* **Что сделать**:
(1) Ответьте по отрывку о Гроссмане:
(a) Какие два произведения нравились Гроссману?
(b) В чем, по мнению Гроссмана, истинное призвание Катаева?
(c) Кого отрывок называет примером крупного таланта, постепенно теряющего свой облик?
(2) Перечислите всех писателей, названных в отрывке о Гроссмане, не считая самого Гроссмана.
(3) Напишите продолжение отрывка о Гроссмане, начав сразу после его последнего предложения.

* **Отрывок**:

********************

Жизнь и судьба Василия Гроссмана • Прощание - Страница 21
Гроссману нравилась «Россия, кровью умытая» Артема Веселого, «Растратчики» Катаева, он считал, что истинное призвание этого блестящего писателя — юмор, что напрасно Катаев, житейского успеха ради, пошел не своей дорогой.
Сурово-прямой, непримиримо требовательный, аскет-францисканец в литературе, он то с горечью, то негодуя наблюдал, как постепенно теряют свой облик крупные таланты, например А. Н. Толстой. А о тех, у кого, по его мнению, Божьего дара не было, а только литературные способности, говорил без горечи, презирал их.

********************

* **Собранные данные**:
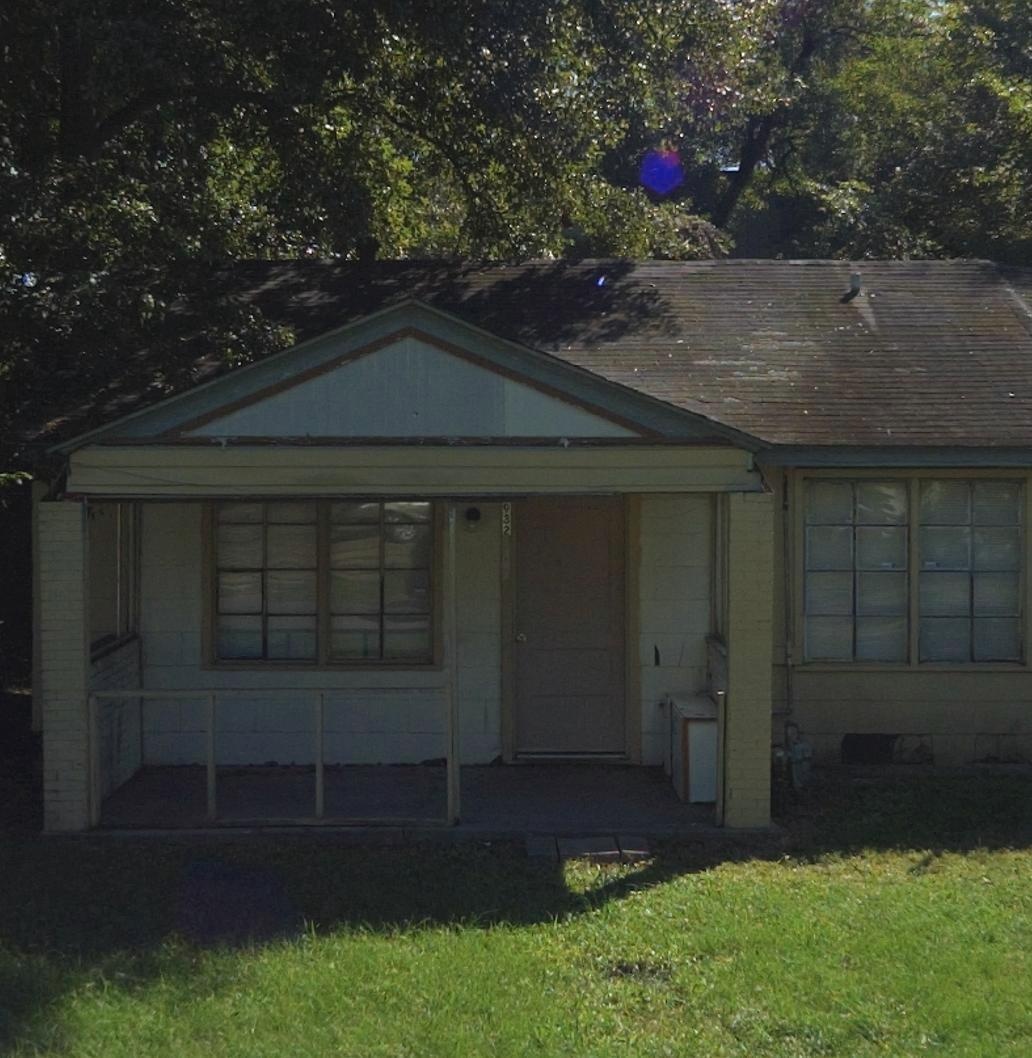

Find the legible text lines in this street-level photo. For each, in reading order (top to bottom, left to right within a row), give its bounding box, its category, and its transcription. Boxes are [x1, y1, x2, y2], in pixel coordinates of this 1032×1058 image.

********************

* **Ответы по заданиям**:
(1)
(a) «Россия, кровью умытая» Артема Веселого и «Растратчики» Катаева.
(b) Юмор.
(c) А. Н. Толстого.

(2) Артем Веселый, Катаев, А. Н. Толстой.

(3)
Он пытливо, сосредоточенно выслушивал мои рассказы о знакомых мне писателях, погибших в сталинское время, о Мандельштаме, Бабеле, Булгакове. Гораздо меньше других я знал Марину Цветаеву, с которой впервые встретился у ее подруги ранних лет поэтессы В. К. Звягинцевой. Марина Ивановна пожелала со мной познакомиться, потому что редактировала тогда перевод на французский язык главы из калмыцкого эпоса «Джангар», мной переведенного на русский. Я провел с ней целый памятный день, от девяти часов утра до поздней ночи в ноябре или в начале декабря 1940 года. Больше с того дня я с ней не виделся. Мы только разговаривали несколько раз по телефону. Странно, что Цветаева, более туманная, чем бывал Пастернак, не говоря уже о прозрачной Ахматовой, была близка душе Гроссмана, который упорно следовал вольтеровской максиме — «надо быть новым, не будучи странным». «Как просто, — радовался он, — Цветаева спрашивает: „Мой милый, что тебе я сделала?“ Просто и сильно». Возможно, что Гроссмана восхищала наступательная ярость Цветаевой, ее открытость, буйно разрывавшая синтаксические завесы.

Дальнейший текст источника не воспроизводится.